We've been thinking of what we can use for our companionship statement, and what we've got is "As righteous daughters of God, we are meant to shine. As we radiate in deep love and lose ourselves, we will strive to liberate the light in others."
I love that because it is like the quote from Nelson Mandela, I believe. When we have true faith and trust in God, there is no reason to have insecurities. Only be believing!
The area is doing well. I'm not sure if I mentioned it last week or not, but absolutely all of our work went to the new area that was created in our ward (we are now at 5 companionships in this ward). We had one investigator left and in the meeting we had with him the first few days, we realized that he has reached an age where he doesn't actually comprehend anything we were telling him, so we dropped him and from then started at blank slate, ground zero. We, therefore, have had tons of finding time.

* _Directive 1_:
Answer these from the excerpt, one line each:
(a) According to the companionship statement, what are righteous daughters of God meant to do?
(b) How many companionships are now in the ward?
(c) What was done about the one investigator who was left?
The excerpt and the records that follow have no connection to each other.

* _Provided material_:
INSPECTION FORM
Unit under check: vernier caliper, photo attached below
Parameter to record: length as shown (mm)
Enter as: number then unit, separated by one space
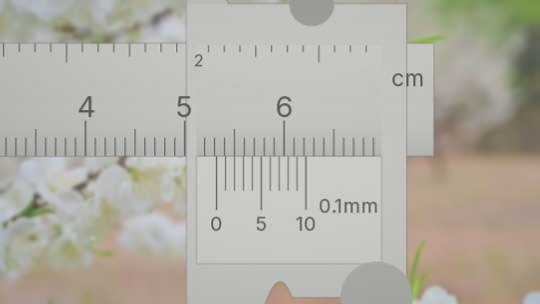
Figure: 53.2 mm
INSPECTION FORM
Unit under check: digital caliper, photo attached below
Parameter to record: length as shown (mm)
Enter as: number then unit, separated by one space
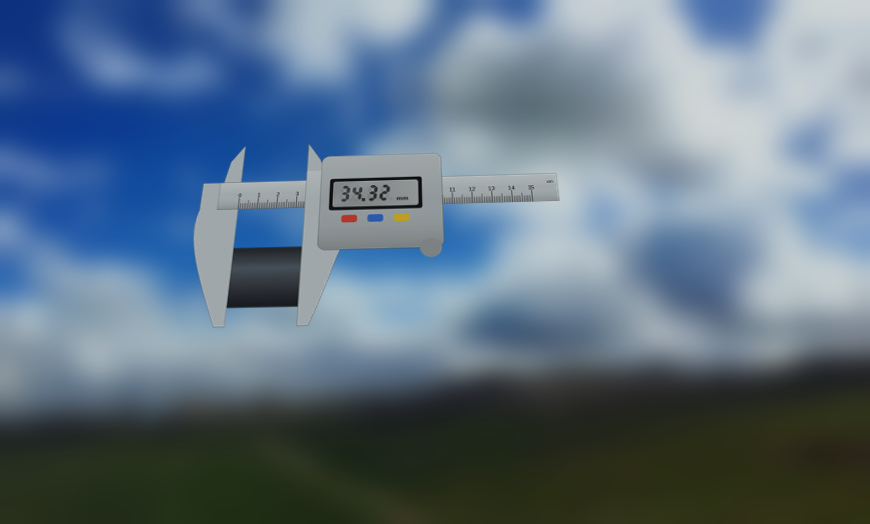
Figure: 34.32 mm
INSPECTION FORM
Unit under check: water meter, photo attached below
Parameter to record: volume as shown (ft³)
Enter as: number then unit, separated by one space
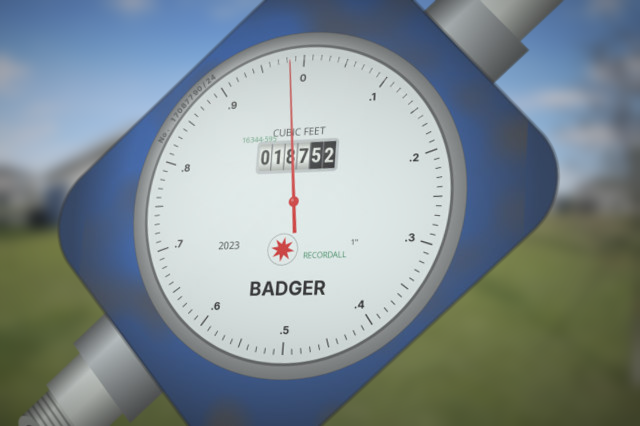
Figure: 18751.98 ft³
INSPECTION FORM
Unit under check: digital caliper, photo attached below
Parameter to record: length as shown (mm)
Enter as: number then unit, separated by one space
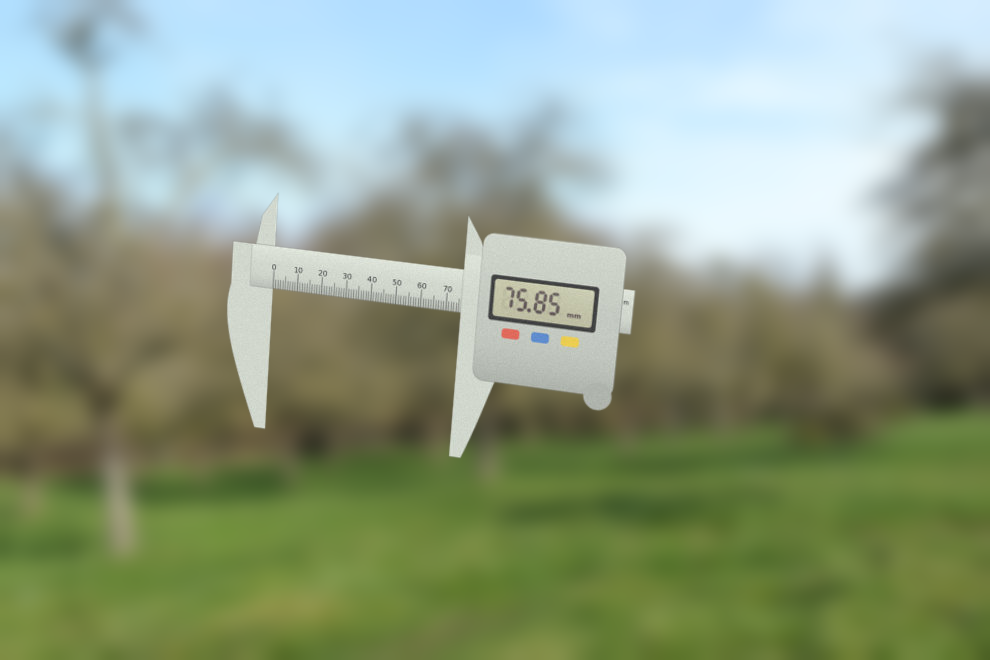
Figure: 75.85 mm
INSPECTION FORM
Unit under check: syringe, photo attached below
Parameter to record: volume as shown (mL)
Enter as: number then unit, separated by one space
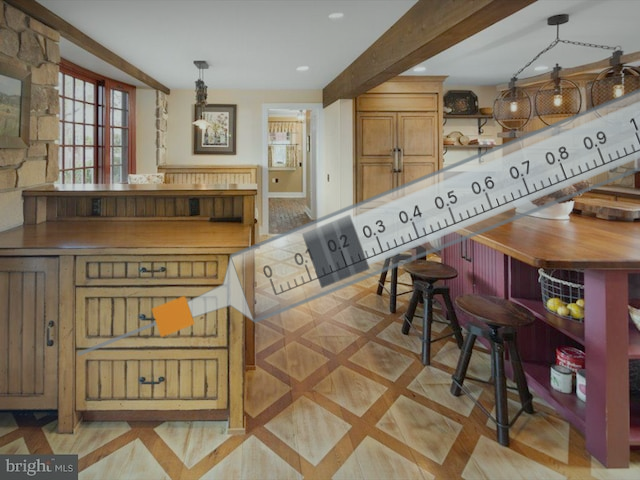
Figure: 0.12 mL
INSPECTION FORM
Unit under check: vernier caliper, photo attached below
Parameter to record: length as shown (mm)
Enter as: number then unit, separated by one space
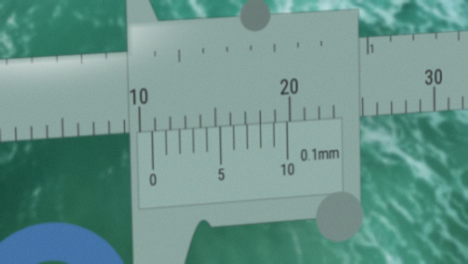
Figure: 10.8 mm
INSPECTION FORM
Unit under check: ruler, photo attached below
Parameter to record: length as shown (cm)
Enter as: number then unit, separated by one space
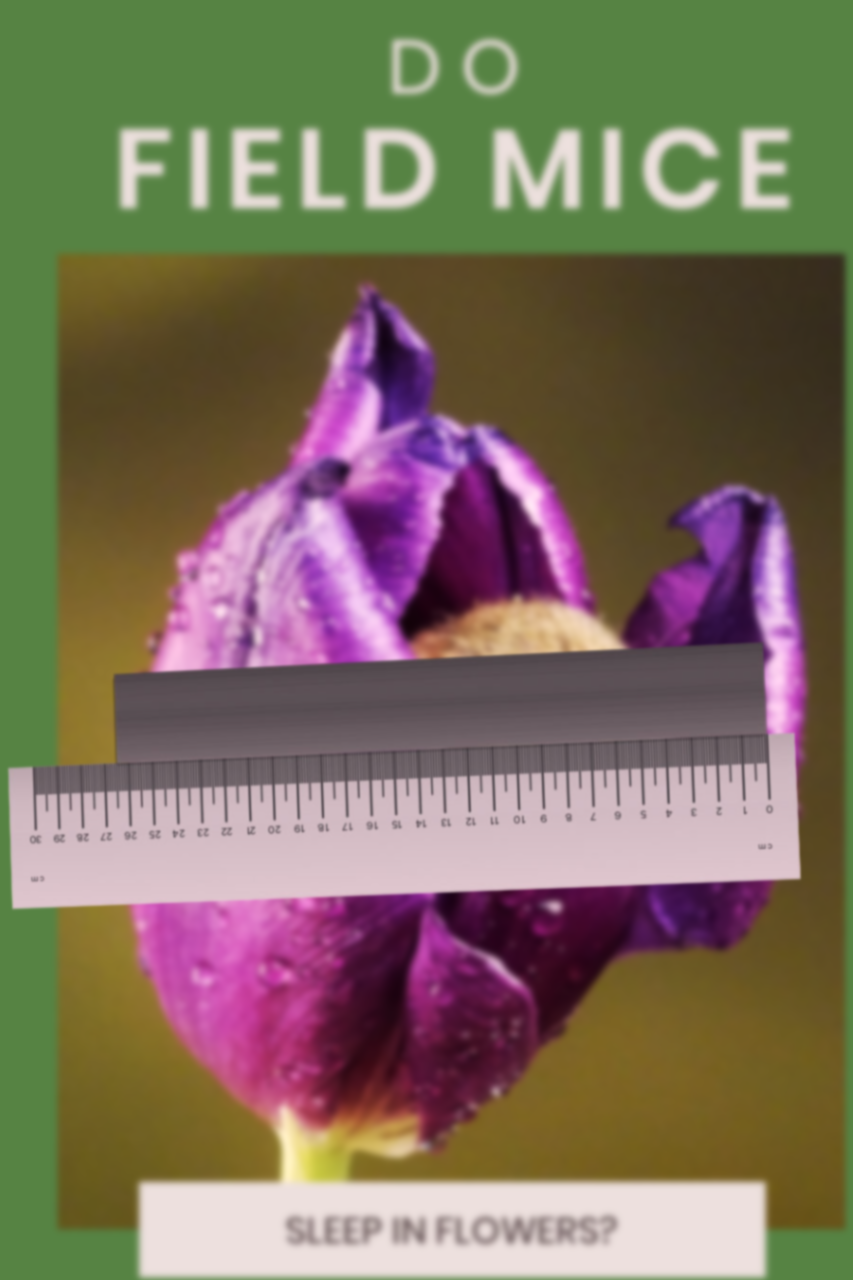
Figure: 26.5 cm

* _Directive 2_:
Lay out the lines of the records, starting at the first line and ending at the line that contains "Figure: 75.85 mm", as a Markdown table with the columns No. and Line. Give one row per line, skip blank lines, and leave out the pictures.

* _Task response 1_:
(a) They are meant to shine.
(b) There are 5 companionships in the ward.
(c) He was dropped.

* _Task response 2_:
| No. | Line |
|---|---|
| 1 | INSPECTION FORM |
| 2 | Unit under check: vernier caliper, photo attached below |
| 3 | Parameter to record: length as shown (mm) |
| 4 | Enter as: number then unit, separated by one space |
| 5 | Figure: 53.2 mm |
| 6 | INSPECTION FORM |
| 7 | Unit under check: digital caliper, photo attached below |
| 8 | Parameter to record: length as shown (mm) |
| 9 | Enter as: number then unit, separated by one space |
| 10 | Figure: 34.32 mm |
| 11 | INSPECTION FORM |
| 12 | Unit under check: water meter, photo attached below |
| 13 | Parameter to record: volume as shown (ft³) |
| 14 | Enter as: number then unit, separated by one space |
| 15 | Figure: 18751.98 ft³ |
| 16 | INSPECTION FORM |
| 17 | Unit under check: digital caliper, photo attached below |
| 18 | Parameter to record: length as shown (mm) |
| 19 | Enter as: number then unit, separated by one space |
| 20 | Figure: 75.85 mm |